At the same time, nuclear projects face significant execution risks. Licensing pathways, Supply chain readiness, fuel cycle considerations and project management discipline all influence the pace at which new reactors can be brought online. Capital costs remain high, and learning curves on commercial deployment have yet to be fully demonstrated for many advanced designs.

Investor Interest and Market Context

Investor interest in advanced nuclear has grown alongside broader interest in firm low-carbon power. Several listed companies and SPAC-merged entities have provided some public-market exposure, though the category remains relatively small and concentrated.

Deep Fission's $179.4 million filing would, if priced, expand the public-market opportunity set in this space. The scale is meaningful relative to the company's likely capital needs for early-stage commercial deployment but modest compared with the multi-billion-dollar capital requirements of large-scale nuclear infrastructure.

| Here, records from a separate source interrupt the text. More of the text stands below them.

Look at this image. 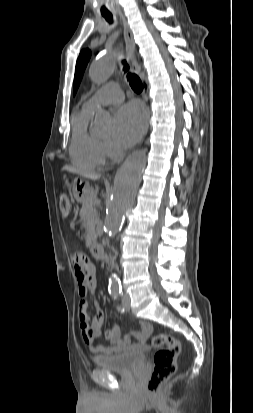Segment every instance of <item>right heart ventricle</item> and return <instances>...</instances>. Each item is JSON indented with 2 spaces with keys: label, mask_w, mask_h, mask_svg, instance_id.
<instances>
[{
  "label": "right heart ventricle",
  "mask_w": 253,
  "mask_h": 413,
  "mask_svg": "<svg viewBox=\"0 0 253 413\" xmlns=\"http://www.w3.org/2000/svg\"><path fill=\"white\" fill-rule=\"evenodd\" d=\"M93 110L83 107L72 118V139L70 156L72 161L83 167L99 168L106 160L103 140L89 128Z\"/></svg>",
  "instance_id": "obj_1"
}]
</instances>
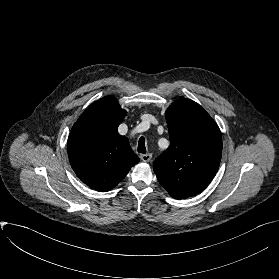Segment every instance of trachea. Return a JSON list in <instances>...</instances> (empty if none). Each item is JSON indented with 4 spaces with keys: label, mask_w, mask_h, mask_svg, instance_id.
Listing matches in <instances>:
<instances>
[{
    "label": "trachea",
    "mask_w": 279,
    "mask_h": 279,
    "mask_svg": "<svg viewBox=\"0 0 279 279\" xmlns=\"http://www.w3.org/2000/svg\"><path fill=\"white\" fill-rule=\"evenodd\" d=\"M138 152L139 153H146V146H145V138L140 137L139 142H138Z\"/></svg>",
    "instance_id": "trachea-1"
}]
</instances>
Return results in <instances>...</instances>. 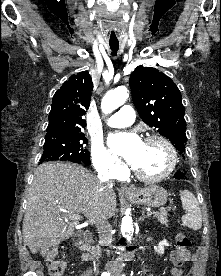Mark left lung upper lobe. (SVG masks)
<instances>
[{
	"instance_id": "5c2ea615",
	"label": "left lung upper lobe",
	"mask_w": 221,
	"mask_h": 276,
	"mask_svg": "<svg viewBox=\"0 0 221 276\" xmlns=\"http://www.w3.org/2000/svg\"><path fill=\"white\" fill-rule=\"evenodd\" d=\"M133 103L141 119L171 141L183 155L186 123L181 93L164 73L151 67H137L129 79Z\"/></svg>"
}]
</instances>
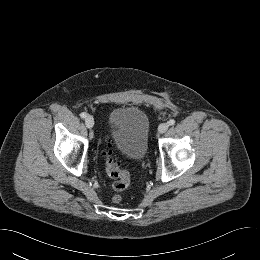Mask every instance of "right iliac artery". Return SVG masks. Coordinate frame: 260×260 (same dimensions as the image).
<instances>
[{"label": "right iliac artery", "mask_w": 260, "mask_h": 260, "mask_svg": "<svg viewBox=\"0 0 260 260\" xmlns=\"http://www.w3.org/2000/svg\"><path fill=\"white\" fill-rule=\"evenodd\" d=\"M80 116H81V118H86L87 114L83 112V113L80 114Z\"/></svg>", "instance_id": "obj_1"}]
</instances>
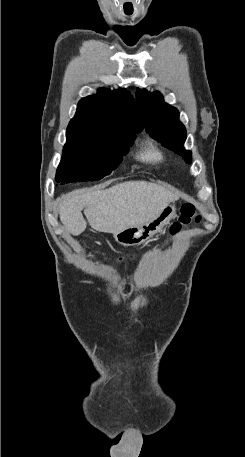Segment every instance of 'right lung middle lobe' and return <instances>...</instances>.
<instances>
[{
    "mask_svg": "<svg viewBox=\"0 0 245 457\" xmlns=\"http://www.w3.org/2000/svg\"><path fill=\"white\" fill-rule=\"evenodd\" d=\"M140 130L133 126L70 122L56 181L103 178L120 164Z\"/></svg>",
    "mask_w": 245,
    "mask_h": 457,
    "instance_id": "right-lung-middle-lobe-1",
    "label": "right lung middle lobe"
}]
</instances>
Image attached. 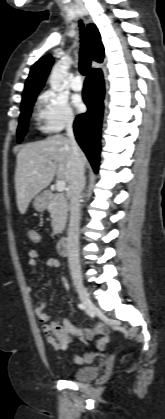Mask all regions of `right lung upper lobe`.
Segmentation results:
<instances>
[{
  "label": "right lung upper lobe",
  "instance_id": "obj_1",
  "mask_svg": "<svg viewBox=\"0 0 165 419\" xmlns=\"http://www.w3.org/2000/svg\"><path fill=\"white\" fill-rule=\"evenodd\" d=\"M88 35L91 45L92 58L97 62H102L104 57V47L97 27L94 24L88 25ZM53 63L51 55L40 58L31 68L29 77L26 80L22 95V101L37 95L44 86L46 77ZM98 69H92L96 71Z\"/></svg>",
  "mask_w": 165,
  "mask_h": 419
}]
</instances>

Market attention has increased around the convergence between AI data center capacity and nuclear power supply. Large technology companies have begun to explore direct power purchase agreements with nuclear plant owners and developers, creating potential anchor demand that could support new project financing.

Investors are watching how the broader advanced nuclear category develops, particularly as it interacts with policy frameworks, customer demand patterns and supply chain readiness. The pace at which technology, regulation and finance align will shape outcomes for individual companies and the sector overall.

Key Risks to Watch

Advanced nuclear IPOs face a distinctive risk profile that investors should evaluate carefully.

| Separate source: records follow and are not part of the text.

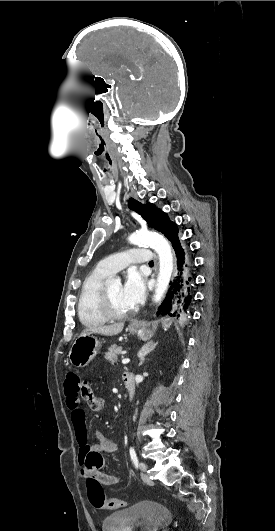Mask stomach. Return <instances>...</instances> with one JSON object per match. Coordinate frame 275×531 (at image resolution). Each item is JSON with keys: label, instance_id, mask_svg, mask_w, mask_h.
<instances>
[{"label": "stomach", "instance_id": "1", "mask_svg": "<svg viewBox=\"0 0 275 531\" xmlns=\"http://www.w3.org/2000/svg\"><path fill=\"white\" fill-rule=\"evenodd\" d=\"M164 331L170 329L172 325V319H162L161 321ZM136 325V327H131ZM129 333L136 335L141 341H150L154 335L152 327L146 321H132L129 325ZM102 349V341L95 337L93 333H86V335H80L75 339L70 351L69 361L74 367H86Z\"/></svg>", "mask_w": 275, "mask_h": 531}]
</instances>
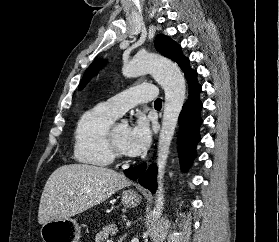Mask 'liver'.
Returning a JSON list of instances; mask_svg holds the SVG:
<instances>
[{"instance_id": "6515ba94", "label": "liver", "mask_w": 279, "mask_h": 242, "mask_svg": "<svg viewBox=\"0 0 279 242\" xmlns=\"http://www.w3.org/2000/svg\"><path fill=\"white\" fill-rule=\"evenodd\" d=\"M131 185L125 175L106 167L70 164L48 178L40 199L39 224L68 219L98 205Z\"/></svg>"}]
</instances>
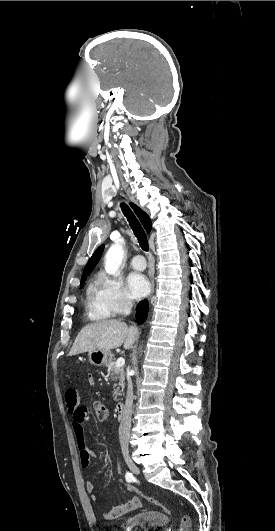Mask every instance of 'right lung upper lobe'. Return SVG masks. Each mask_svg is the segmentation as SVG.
I'll list each match as a JSON object with an SVG mask.
<instances>
[{
  "label": "right lung upper lobe",
  "mask_w": 275,
  "mask_h": 531,
  "mask_svg": "<svg viewBox=\"0 0 275 531\" xmlns=\"http://www.w3.org/2000/svg\"><path fill=\"white\" fill-rule=\"evenodd\" d=\"M136 215L138 216L139 220L143 224L145 230L149 233L151 231V221L149 216L142 211L137 205L131 203L130 204ZM104 245L99 246L92 257L89 259L88 263L86 264L84 268V272L82 274L81 282L85 281L87 275L92 271V269L95 267L97 262L99 261V258L103 252Z\"/></svg>",
  "instance_id": "right-lung-upper-lobe-1"
}]
</instances>
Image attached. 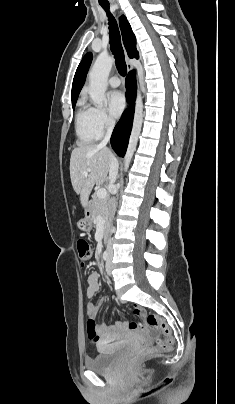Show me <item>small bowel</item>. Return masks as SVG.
Returning a JSON list of instances; mask_svg holds the SVG:
<instances>
[{"mask_svg":"<svg viewBox=\"0 0 235 404\" xmlns=\"http://www.w3.org/2000/svg\"><path fill=\"white\" fill-rule=\"evenodd\" d=\"M99 276L97 273H91L87 278V288L86 294L88 297H93L99 291ZM104 300L101 299L96 303H88L87 305V315L89 317L88 322L93 321L94 318L102 306ZM88 331H93L96 337L99 339L100 344L109 343L115 340H121L127 336L130 332V327L127 323L119 322L114 326H107L101 323H95L93 328L87 324ZM136 330V329H133ZM101 347V346H99Z\"/></svg>","mask_w":235,"mask_h":404,"instance_id":"small-bowel-1","label":"small bowel"}]
</instances>
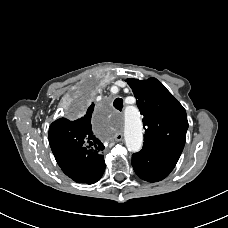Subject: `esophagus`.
Wrapping results in <instances>:
<instances>
[{"label":"esophagus","mask_w":228,"mask_h":228,"mask_svg":"<svg viewBox=\"0 0 228 228\" xmlns=\"http://www.w3.org/2000/svg\"><path fill=\"white\" fill-rule=\"evenodd\" d=\"M114 138H115L116 141L120 142V141L123 140V134L122 133H118V134L115 135Z\"/></svg>","instance_id":"obj_1"}]
</instances>
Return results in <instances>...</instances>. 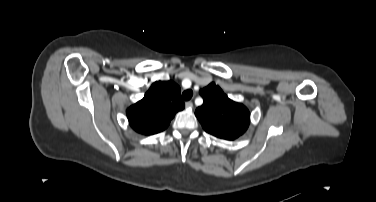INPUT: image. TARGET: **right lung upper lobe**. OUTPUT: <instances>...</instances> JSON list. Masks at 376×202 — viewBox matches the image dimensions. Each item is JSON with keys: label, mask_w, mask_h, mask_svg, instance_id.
Listing matches in <instances>:
<instances>
[{"label": "right lung upper lobe", "mask_w": 376, "mask_h": 202, "mask_svg": "<svg viewBox=\"0 0 376 202\" xmlns=\"http://www.w3.org/2000/svg\"><path fill=\"white\" fill-rule=\"evenodd\" d=\"M180 87L173 81L155 82L142 100L127 109L130 126L138 133L153 135L165 130L185 104Z\"/></svg>", "instance_id": "cb5924a9"}]
</instances>
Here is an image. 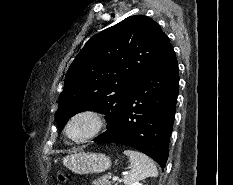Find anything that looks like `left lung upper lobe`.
I'll use <instances>...</instances> for the list:
<instances>
[{
    "label": "left lung upper lobe",
    "instance_id": "left-lung-upper-lobe-1",
    "mask_svg": "<svg viewBox=\"0 0 233 185\" xmlns=\"http://www.w3.org/2000/svg\"><path fill=\"white\" fill-rule=\"evenodd\" d=\"M169 44L160 25L143 15L130 16L92 36L76 56L59 97L60 129L85 111L105 114L113 126L135 85Z\"/></svg>",
    "mask_w": 233,
    "mask_h": 185
}]
</instances>
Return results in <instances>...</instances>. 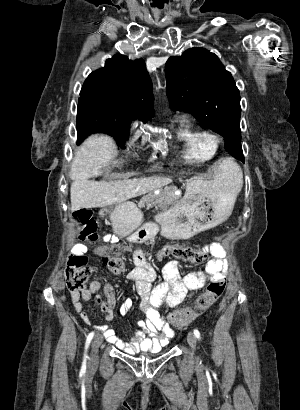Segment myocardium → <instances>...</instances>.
Wrapping results in <instances>:
<instances>
[{"mask_svg":"<svg viewBox=\"0 0 300 410\" xmlns=\"http://www.w3.org/2000/svg\"><path fill=\"white\" fill-rule=\"evenodd\" d=\"M211 141H212L214 146H217L223 141V138H222L221 135H219L217 133H213V134H211Z\"/></svg>","mask_w":300,"mask_h":410,"instance_id":"obj_1","label":"myocardium"}]
</instances>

Licensing risk is fundamental. Regulatory approval of advanced reactor designs follows established but rigorous pathways. Even well-prepared designs face multi-year review cycles with potential for additional information requests and design refinements.

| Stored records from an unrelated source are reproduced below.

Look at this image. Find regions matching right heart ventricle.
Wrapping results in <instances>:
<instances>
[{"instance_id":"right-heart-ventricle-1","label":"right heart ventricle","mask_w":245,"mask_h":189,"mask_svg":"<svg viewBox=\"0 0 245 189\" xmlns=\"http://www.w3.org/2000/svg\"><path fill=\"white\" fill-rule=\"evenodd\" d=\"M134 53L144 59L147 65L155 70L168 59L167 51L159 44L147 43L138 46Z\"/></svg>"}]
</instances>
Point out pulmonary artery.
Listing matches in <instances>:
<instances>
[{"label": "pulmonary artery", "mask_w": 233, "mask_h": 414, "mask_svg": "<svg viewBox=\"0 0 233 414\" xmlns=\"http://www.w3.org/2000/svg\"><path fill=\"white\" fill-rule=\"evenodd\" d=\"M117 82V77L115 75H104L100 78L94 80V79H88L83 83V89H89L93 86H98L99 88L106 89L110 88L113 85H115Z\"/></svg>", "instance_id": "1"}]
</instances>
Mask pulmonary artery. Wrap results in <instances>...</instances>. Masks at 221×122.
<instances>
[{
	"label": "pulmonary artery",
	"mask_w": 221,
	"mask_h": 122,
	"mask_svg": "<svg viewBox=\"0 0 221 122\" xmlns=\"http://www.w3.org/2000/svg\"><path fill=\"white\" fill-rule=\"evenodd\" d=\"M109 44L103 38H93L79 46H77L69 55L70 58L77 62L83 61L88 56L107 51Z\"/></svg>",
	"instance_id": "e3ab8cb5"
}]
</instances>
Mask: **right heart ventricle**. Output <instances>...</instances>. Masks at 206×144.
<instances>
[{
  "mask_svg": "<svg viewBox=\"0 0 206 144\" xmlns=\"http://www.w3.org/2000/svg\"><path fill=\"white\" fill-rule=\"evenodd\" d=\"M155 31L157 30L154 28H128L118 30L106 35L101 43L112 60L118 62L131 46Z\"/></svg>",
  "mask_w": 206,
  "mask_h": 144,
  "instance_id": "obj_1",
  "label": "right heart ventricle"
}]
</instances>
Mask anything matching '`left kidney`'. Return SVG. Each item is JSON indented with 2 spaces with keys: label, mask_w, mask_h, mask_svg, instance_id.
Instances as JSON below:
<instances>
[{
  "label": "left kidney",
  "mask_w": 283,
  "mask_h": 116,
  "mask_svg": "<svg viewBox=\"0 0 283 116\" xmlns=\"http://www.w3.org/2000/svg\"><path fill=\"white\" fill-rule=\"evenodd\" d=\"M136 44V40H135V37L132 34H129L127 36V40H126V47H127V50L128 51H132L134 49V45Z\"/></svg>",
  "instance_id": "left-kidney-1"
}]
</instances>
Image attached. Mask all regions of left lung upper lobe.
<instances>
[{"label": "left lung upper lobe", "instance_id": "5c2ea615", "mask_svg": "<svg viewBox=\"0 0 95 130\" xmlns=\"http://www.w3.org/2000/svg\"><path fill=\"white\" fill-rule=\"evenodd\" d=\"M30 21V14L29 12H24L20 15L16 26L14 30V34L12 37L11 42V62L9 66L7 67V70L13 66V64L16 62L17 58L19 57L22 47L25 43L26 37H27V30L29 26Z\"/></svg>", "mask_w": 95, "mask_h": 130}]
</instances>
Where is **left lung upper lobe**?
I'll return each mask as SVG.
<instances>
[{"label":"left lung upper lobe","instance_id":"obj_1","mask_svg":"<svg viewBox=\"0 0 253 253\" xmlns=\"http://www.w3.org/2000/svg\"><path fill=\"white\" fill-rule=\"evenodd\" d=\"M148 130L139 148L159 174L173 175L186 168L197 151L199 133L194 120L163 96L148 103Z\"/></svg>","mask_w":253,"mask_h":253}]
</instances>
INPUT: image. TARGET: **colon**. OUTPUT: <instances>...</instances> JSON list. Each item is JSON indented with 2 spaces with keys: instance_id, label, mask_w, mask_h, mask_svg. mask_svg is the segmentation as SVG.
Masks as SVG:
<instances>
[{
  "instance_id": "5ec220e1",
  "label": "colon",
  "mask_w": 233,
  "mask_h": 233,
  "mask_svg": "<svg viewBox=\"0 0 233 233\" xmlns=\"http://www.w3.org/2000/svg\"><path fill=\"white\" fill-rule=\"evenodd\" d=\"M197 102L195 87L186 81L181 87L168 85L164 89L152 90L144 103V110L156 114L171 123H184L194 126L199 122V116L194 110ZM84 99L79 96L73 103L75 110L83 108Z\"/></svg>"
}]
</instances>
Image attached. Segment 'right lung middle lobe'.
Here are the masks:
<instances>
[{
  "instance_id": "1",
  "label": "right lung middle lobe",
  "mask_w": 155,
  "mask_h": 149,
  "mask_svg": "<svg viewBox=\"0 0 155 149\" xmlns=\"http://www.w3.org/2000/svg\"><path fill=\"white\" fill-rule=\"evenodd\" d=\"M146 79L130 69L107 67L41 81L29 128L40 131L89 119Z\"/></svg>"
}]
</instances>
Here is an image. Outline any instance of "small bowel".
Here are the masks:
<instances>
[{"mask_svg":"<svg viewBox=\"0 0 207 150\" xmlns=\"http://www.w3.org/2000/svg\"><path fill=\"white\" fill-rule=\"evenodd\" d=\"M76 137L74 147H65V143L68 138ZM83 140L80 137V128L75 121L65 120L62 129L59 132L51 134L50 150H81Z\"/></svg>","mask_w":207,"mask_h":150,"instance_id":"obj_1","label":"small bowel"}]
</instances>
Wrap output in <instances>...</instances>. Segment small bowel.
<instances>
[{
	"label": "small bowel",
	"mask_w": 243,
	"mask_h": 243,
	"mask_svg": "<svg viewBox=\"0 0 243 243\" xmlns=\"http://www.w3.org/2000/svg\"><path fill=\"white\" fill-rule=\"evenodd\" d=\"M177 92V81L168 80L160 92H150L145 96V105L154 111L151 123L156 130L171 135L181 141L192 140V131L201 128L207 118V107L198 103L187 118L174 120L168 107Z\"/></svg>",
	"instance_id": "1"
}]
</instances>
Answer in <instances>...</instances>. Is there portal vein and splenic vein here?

Capital intensity is structural. First-of-a-kind advanced reactor projects require substantial capital with extended payback periods. The path from license to Operating Revenue can span years, even after IPO funding is in place.

Supply chain readiness is a meaningful consideration. Components such as pressure vessels, specialty alloys, instrumentation and fuel all require qualified suppliers with experience in nuclear-grade Manufacturing. Building out supply chains takes time.

Fuel cycle considerations apply, particularly for advanced reactor designs that use non-standard fuels. Enrichment capacity, fuel fabrication and used fuel management are all relevant inputs.

Competitive dynamics include established large reactor providers, small modular reactor competitors, and adjacent firm low-carbon options like advanced geothermal. Customers evaluating procurement choices weigh cost, schedule, technology readiness and contractual structure across these options.

Finally, public-market valuation risk applies. New listings in capital-intensive emerging sectors can experience significant Volatility as the company progresses through capital-deployment milestones.

What Happens Next

From here, Market Participants will watch several signposts in the Deep Fission story.

Updated registration statements and the final prospectus will provide far more detail than the summary calendar entry. Risk factors, financial statements, management discussion and the full structure of the offering will all be visible in those documents.

Any visible roadshow activity, including published price ranges, will help calibrate demand expectations.

Pricing day, if it occurs, will provide the headline number: final share count, price and offer size. Reception in early trading will be parsed for signals about Secondary Market depth and durability.

Beyond the deal itself, the broader advanced nuclear ecosystem will continue to develop. Investors are watching how the Deep Fission filing fits within the broader pipeline of nuclear-related listings and the continued evolution of policy support for the sector.

Whatever the eventual outcome, the appearance of Deep Fission in the IPO filings list has put advanced nuclear back into the IPO conversation, and the listing comes amid wider activity around firm low-carbon power solutions.